**Try it:** Retype exactly the lines that run from the start of the data to the line holding "the alleged defaults.", including both, and only those.

(Records from a collection)
+ + + + +

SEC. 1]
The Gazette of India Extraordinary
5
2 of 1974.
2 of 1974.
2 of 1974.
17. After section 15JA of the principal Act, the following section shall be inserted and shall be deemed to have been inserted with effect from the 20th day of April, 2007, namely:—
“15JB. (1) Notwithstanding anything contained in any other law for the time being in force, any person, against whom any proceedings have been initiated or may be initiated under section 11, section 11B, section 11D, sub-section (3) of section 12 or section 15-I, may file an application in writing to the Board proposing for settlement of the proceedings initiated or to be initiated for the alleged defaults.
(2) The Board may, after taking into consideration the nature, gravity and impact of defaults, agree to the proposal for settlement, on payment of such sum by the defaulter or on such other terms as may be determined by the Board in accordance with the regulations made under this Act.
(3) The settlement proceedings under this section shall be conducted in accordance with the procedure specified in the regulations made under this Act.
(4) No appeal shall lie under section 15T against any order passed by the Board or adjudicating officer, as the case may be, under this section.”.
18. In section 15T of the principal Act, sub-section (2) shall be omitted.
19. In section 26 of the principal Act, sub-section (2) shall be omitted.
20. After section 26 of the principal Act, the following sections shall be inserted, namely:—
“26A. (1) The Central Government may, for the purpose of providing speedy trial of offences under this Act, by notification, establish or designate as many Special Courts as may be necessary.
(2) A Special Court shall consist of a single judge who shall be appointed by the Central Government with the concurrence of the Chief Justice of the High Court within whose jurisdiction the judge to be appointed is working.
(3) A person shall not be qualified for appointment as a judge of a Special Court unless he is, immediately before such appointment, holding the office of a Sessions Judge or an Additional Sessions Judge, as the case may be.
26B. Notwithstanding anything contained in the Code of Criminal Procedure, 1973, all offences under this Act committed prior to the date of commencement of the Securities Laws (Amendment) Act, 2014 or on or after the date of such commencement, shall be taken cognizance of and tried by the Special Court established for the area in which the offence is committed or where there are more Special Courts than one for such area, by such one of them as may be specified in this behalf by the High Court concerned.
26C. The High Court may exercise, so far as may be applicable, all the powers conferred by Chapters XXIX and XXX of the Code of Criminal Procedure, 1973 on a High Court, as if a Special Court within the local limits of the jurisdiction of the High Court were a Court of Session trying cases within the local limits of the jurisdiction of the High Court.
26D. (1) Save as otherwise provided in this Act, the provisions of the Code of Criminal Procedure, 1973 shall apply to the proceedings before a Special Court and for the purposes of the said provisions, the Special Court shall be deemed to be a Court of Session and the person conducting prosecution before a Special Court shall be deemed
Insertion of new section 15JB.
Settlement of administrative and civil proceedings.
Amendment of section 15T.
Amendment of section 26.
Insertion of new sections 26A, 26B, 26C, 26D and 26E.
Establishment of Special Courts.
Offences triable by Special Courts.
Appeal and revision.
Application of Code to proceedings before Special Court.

+ + + + +

**Output below:**
SEC. 1]
The Gazette of India Extraordinary
5
2 of 1974.
2 of 1974.
2 of 1974.
17. After section 15JA of the principal Act, the following section shall be inserted and shall be deemed to have been inserted with effect from the 20th day of April, 2007, namely:—
“15JB. (1) Notwithstanding anything contained in any other law for the time being in force, any person, against whom any proceedings have been initiated or may be initiated under section 11, section 11B, section 11D, sub-section (3) of section 12 or section 15-I, may file an application in writing to the Board proposing for settlement of the proceedings initiated or to be initiated for the alleged defaults.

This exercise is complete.